In his book, Dawkins alludes to the concept of parasites' intermediate and definite hosts, where a definite host is the host that eventually nourishes the parasite, and the intermediate host is only the means through which the parasite infects its definite host.
Although the book is riddled with examples, here's one that I think is especially instructive, as it deals with two parasites that exert different zombifying effects on the same host:
[Bethel and Holmes] studied two species of acanthocephalan worms, Polymorphus paradoxus and P. marilis. Both use a freshwater 'shrimp' (really an amphipod), Gammarus lacustris, as an intermediate host, and both use ducks as the definitive host. P. paradoxus, however, specializes in the mallard, which is a surface-dabbling duck, while P. marilis specializes in diving ducks. Ideally then, P. paradoxus might benefit by making its shrimps swim to the surface, where they are likely to be eaten by mallards, while P. marilis might benefit by making its shrimps avoid the surface.
Uninfected Gammarus lacustris tend to avoid ligth, and stay close to the lake bottom. Bethel and Holmes noticed striking differences in the behaviour of shrimps infected with cystacanths of P. paradoxus. They stayed close to the surface, and clung tenaciously to surface plants . . .

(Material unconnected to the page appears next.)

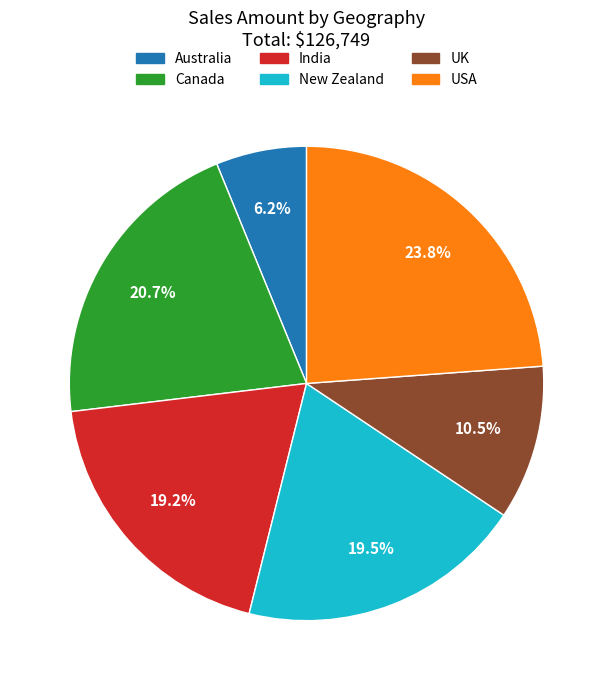

Approximately how many times larger is the value at Canada compared to USA?

0.9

Shrimps infected by cystacanths of the other species, P. marilis, however, do not hug the surface. In laboratory tests they admittedly sought the lighted half of an aquarium in preference to the dark half, but they did not orient positively towards the source of light: they distributed themselves randomly in the lighted half, rather than at the surface. * The Extended Phenotype, Dawkins, p. 216-217
I realize you may not accept this 'shrimp' as a high order animal, but I think it is a useful example to sell in the idea of applying this zombiefying effect on one host, so as to be able to reach another. I wanted to sell in this idea, to see that this effect is not so uncommon, once you start to view the events in that light:
Dogs, when affected with rabies, will be driven to bite other dogs (well, other animals, really). A bland interpretation would be that the virus irks the dogs, and they're getting really aggressive about that. But consider that this tendency to bite others is the primary means through which the virus spreads. Could we not then agree that there is a direct appreciable selective pressure for this virus to exert this effect?

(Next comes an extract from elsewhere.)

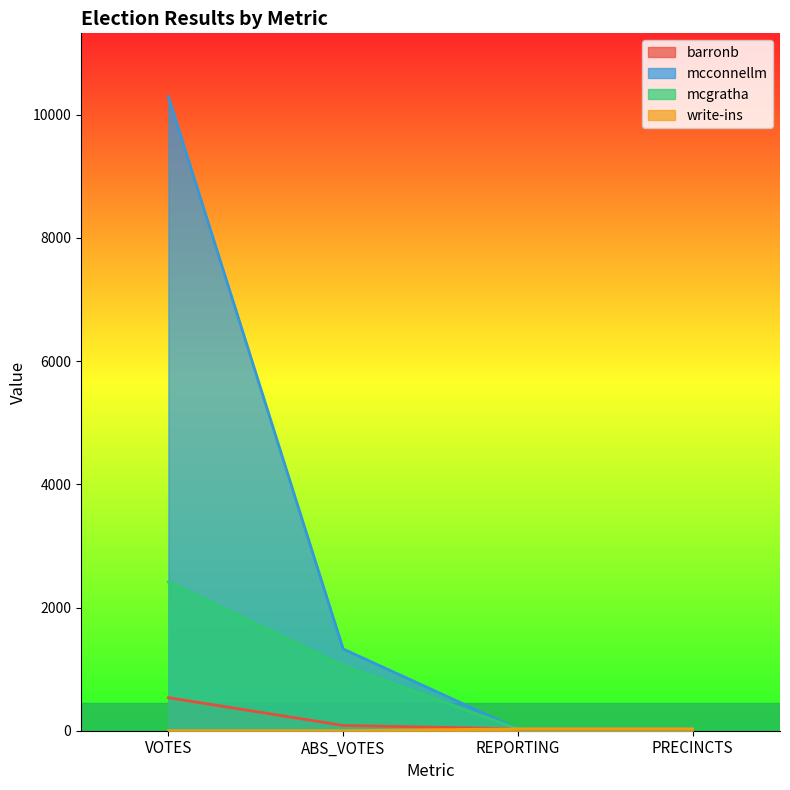

What is the minimum value for mcgratha?

30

We know that this tendency is observed in rabies infected animals, and we can see that there is great evolutionary advantage to the rabies virus in it. I don't know what kind of scientific evidence you would need to be able to say that spreading the virus is the reason why the animals behave in this way, but I would certainly argue that that's the most plausible explanation.
Moving on along that line; we know that humans produce snot as an outlet for foreign bodies to leave our own body. But given that we have this mechanism up and running, wouldn't there be a huge selective advantage for the common cold virus to cause us to sneeze while in this condition? At this end, it becomes a bit sketchy, but I'd say drawing the line is single-handedly a matter of interpretation.